Wajah Gibran memerah, baru di tatap segitu aja dia sudah deg-degan. Inget umur Gib! "Wajah mas Gib,kok merah? Apa salah obat ya?" Gibran dapat merasakan hembusan napas wanita itu, jemari wanita itu membelai wajahnya. "Pasti sakit ya?" Padangan mata mereka bertabrakan, napas Dira tercekat di tenggorakan. Jantung berdebar tak karuan, rasa yang aneh menyeruak kembali.

Tersadar Dira kembali ke posisi duduknya.
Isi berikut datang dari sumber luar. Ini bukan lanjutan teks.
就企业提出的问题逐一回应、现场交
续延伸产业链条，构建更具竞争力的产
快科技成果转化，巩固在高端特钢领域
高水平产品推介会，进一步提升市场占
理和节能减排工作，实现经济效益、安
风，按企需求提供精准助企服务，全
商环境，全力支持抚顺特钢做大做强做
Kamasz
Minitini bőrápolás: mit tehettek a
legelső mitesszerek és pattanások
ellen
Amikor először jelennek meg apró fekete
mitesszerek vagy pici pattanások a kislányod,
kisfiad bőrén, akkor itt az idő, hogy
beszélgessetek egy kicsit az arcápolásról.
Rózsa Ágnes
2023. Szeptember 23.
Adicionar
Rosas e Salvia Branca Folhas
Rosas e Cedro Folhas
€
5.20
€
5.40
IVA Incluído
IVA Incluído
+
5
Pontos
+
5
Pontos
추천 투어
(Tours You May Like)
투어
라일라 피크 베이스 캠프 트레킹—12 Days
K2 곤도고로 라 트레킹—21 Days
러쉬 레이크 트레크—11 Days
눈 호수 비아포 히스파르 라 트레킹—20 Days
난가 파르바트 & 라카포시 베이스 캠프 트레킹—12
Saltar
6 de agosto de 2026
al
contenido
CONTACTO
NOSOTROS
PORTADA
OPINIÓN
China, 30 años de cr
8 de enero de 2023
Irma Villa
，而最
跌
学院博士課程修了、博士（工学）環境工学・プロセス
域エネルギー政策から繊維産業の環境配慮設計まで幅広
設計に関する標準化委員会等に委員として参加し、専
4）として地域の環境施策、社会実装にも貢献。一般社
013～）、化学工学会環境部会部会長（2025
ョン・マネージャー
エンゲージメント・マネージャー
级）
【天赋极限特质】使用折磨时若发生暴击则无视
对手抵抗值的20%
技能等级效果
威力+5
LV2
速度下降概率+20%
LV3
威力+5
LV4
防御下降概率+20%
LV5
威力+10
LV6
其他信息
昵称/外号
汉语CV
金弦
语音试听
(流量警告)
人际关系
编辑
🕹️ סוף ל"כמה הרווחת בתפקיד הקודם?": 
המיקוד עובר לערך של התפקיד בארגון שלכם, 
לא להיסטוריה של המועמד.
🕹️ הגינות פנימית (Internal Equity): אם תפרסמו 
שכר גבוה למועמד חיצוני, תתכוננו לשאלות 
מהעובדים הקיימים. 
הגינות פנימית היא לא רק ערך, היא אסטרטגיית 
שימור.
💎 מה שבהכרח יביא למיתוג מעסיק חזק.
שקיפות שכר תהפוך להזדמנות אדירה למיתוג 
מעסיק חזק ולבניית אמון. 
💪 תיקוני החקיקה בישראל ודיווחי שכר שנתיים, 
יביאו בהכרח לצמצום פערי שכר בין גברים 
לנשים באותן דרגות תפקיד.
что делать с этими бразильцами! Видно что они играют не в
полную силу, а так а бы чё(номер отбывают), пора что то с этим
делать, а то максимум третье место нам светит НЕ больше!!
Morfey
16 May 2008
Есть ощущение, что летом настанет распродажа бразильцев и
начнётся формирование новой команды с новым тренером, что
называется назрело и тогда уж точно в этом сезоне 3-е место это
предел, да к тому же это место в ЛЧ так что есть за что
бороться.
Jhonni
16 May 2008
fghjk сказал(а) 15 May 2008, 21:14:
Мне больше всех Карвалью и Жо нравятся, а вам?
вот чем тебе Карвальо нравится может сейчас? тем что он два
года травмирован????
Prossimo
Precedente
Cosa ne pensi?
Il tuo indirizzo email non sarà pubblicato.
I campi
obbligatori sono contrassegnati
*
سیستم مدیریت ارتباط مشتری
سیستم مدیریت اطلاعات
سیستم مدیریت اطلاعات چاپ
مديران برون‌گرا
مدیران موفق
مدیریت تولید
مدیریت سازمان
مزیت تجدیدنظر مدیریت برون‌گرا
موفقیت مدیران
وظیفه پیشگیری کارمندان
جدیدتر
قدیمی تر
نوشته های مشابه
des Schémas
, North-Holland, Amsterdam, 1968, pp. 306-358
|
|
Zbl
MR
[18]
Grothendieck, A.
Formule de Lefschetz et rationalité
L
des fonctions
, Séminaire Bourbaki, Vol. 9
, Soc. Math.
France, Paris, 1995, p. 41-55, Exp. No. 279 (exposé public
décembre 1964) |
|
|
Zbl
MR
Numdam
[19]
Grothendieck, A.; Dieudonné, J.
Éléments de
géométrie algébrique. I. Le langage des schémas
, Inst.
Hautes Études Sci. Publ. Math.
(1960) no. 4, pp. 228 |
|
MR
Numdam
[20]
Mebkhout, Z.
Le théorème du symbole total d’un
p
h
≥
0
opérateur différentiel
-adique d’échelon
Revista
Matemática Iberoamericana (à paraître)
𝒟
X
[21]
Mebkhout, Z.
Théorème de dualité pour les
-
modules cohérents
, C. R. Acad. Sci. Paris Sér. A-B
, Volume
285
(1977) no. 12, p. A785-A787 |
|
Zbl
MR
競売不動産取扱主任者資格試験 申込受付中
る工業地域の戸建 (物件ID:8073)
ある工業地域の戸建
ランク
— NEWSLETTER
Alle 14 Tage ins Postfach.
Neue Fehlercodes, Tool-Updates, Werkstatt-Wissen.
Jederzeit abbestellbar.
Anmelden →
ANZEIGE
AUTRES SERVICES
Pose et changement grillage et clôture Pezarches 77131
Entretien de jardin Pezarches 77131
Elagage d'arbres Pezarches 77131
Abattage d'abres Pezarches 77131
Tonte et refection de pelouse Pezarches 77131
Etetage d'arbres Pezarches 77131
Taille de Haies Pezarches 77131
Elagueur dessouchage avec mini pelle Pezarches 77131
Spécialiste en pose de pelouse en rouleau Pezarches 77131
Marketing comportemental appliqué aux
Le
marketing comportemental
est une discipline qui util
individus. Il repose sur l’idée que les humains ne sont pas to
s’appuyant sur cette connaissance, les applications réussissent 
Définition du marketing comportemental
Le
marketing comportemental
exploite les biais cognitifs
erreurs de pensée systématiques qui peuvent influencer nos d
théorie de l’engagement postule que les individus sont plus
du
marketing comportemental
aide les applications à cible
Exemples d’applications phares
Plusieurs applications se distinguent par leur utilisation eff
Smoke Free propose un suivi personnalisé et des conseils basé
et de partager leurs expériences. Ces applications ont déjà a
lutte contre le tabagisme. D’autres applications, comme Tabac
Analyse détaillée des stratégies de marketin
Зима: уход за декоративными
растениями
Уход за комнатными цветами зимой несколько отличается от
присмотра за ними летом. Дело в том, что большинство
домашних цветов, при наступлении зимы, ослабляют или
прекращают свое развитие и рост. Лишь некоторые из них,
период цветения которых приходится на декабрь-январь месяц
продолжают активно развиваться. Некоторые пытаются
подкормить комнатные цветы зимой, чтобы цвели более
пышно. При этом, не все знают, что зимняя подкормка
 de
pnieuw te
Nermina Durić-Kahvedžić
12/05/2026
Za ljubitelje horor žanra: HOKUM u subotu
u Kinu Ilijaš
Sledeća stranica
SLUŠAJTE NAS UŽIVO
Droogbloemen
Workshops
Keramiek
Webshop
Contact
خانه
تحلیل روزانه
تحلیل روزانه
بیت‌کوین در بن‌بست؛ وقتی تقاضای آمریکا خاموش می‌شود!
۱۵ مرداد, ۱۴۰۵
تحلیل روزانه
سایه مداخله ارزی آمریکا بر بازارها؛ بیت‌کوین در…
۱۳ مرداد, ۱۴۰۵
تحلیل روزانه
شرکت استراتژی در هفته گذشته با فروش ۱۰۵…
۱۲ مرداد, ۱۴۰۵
Menatap lurus foto Gibran dengan Bagas. "Ayo kita cari Candra," seru Gibran memecahkan suasana.

"Mas nggak usah ikut, aku cuma mau bilang, mas jangan dulu temui Candra, anak itu tambah benci sama Mas Gib," jawab Dira, wanita itu dapat melihat raut muka kecewa dan sedih lelaki di hadapanya.

Tubuh Gibran menegang saat tangan Dira menggenggam tanganya. "Kalau memang Mas Gib ingin rujuk, buktikan kalau mas nggak akan pernah membuat anak-anak kecewa lagi, bagi Dira kalau anak-anak bisa nerima Mas Gib, Dira bakalan pertimbangakan untuk rujuk." Mata Gibran terbuka sempurna, perkataan Dira memacu  semangatnya.

"A-ku janji." Dira menggeleng pelan, "Dira nggak butuh janji mas, Dira cuma butuh pembuktian Mas Gib, buktikan mas Gib pantas menjadi ayah bagi triplets."

"Dira pulang dulu," pamit Dira, sebelum wanita itu pergi, Dira mengucup pelan pipi Gibran, "makin tua, mas makin ganteng." Bisik Dira lalu pergi tanpa melihat Gibran lagi.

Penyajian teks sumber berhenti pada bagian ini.